## Directive
Rewrite the text read from each of the entries below, replacing every "游客" with "访客" and keeping everything else unchanged. Leave the pictures out of your answer.

## Dataset excerpts
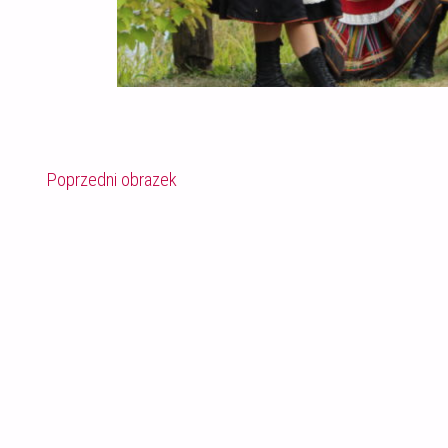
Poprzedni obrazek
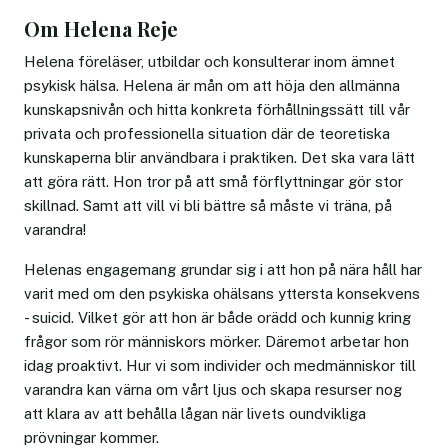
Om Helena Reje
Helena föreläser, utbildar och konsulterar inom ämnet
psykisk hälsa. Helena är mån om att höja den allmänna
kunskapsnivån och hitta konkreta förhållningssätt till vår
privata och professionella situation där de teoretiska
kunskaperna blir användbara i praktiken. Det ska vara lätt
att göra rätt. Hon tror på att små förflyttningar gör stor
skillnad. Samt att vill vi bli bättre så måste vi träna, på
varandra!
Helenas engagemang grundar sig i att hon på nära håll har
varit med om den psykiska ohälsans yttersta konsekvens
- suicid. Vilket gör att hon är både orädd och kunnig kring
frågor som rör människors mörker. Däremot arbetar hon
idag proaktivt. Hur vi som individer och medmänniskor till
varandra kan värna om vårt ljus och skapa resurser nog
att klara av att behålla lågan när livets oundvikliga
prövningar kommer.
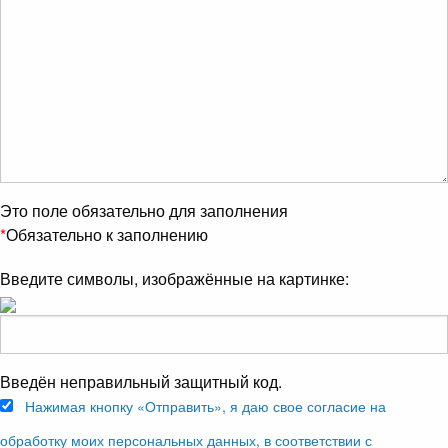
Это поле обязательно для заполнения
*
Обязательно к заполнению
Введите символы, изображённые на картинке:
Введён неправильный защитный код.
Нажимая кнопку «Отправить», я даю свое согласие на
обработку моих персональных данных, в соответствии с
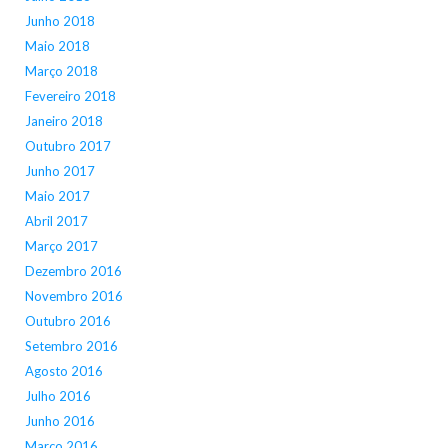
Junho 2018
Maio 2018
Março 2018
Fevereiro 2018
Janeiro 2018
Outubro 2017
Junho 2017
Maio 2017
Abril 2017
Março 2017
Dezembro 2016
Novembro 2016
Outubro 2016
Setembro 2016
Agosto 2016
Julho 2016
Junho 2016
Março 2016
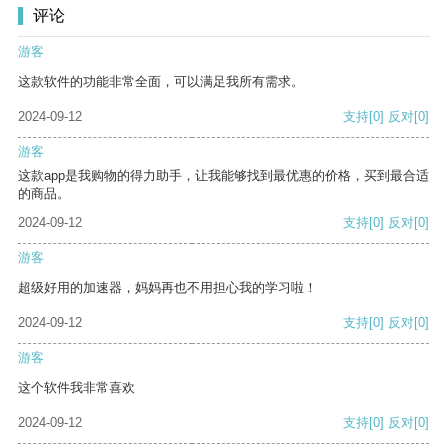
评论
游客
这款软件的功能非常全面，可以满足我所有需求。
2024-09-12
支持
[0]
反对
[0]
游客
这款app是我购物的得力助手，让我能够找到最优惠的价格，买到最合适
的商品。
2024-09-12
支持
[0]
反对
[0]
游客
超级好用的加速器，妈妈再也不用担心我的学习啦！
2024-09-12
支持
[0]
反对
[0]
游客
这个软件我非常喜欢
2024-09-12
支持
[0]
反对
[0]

## Solution to this exercise
Poprzedni obrazek
Om Helena Reje
Helena föreläser, utbildar och konsulterar inom ämnet
psykisk hälsa. Helena är mån om att höja den allmänna
kunskapsnivån och hitta konkreta förhållningssätt till vår
privata och professionella situation där de teoretiska
kunskaperna blir användbara i praktiken. Det ska vara lätt
att göra rätt. Hon tror på att små förflyttningar gör stor
skillnad. Samt att vill vi bli bättre så måste vi träna, på
varandra!
Helenas engagemang grundar sig i att hon på nära håll har
varit med om den psykiska ohälsans yttersta konsekvens
- suicid. Vilket gör att hon är både orädd och kunnig kring
frågor som rör människors mörker. Däremot arbetar hon
idag proaktivt. Hur vi som individer och medmänniskor till
varandra kan värna om vårt ljus och skapa resurser nog
att klara av att behålla lågan när livets oundvikliga
prövningar kommer.
Это поле обязательно для заполнения
*
Обязательно к заполнению
Введите символы, изображённые на картинке:
Введён неправильный защитный код.
Нажимая кнопку «Отправить», я даю свое согласие на
обработку моих персональных данных, в соответствии с
Junho 2018
Maio 2018
Março 2018
Fevereiro 2018
Janeiro 2018
Outubro 2017
Junho 2017
Maio 2017
Abril 2017
Março 2017
Dezembro 2016
Novembro 2016
Outubro 2016
Setembro 2016
Agosto 2016
Julho 2016
Junho 2016
Março 2016
评论
访客
这款软件的功能非常全面，可以满足我所有需求。
2024-09-12
支持
[0]
反对
[0]
访客
这款app是我购物的得力助手，让我能够找到最优惠的价格，买到最合适
的商品。
2024-09-12
支持
[0]
反对
[0]
访客
超级好用的加速器，妈妈再也不用担心我的学习啦！
2024-09-12
支持
[0]
反对
[0]
访客
这个软件我非常喜欢
2024-09-12
支持
[0]
反对
[0]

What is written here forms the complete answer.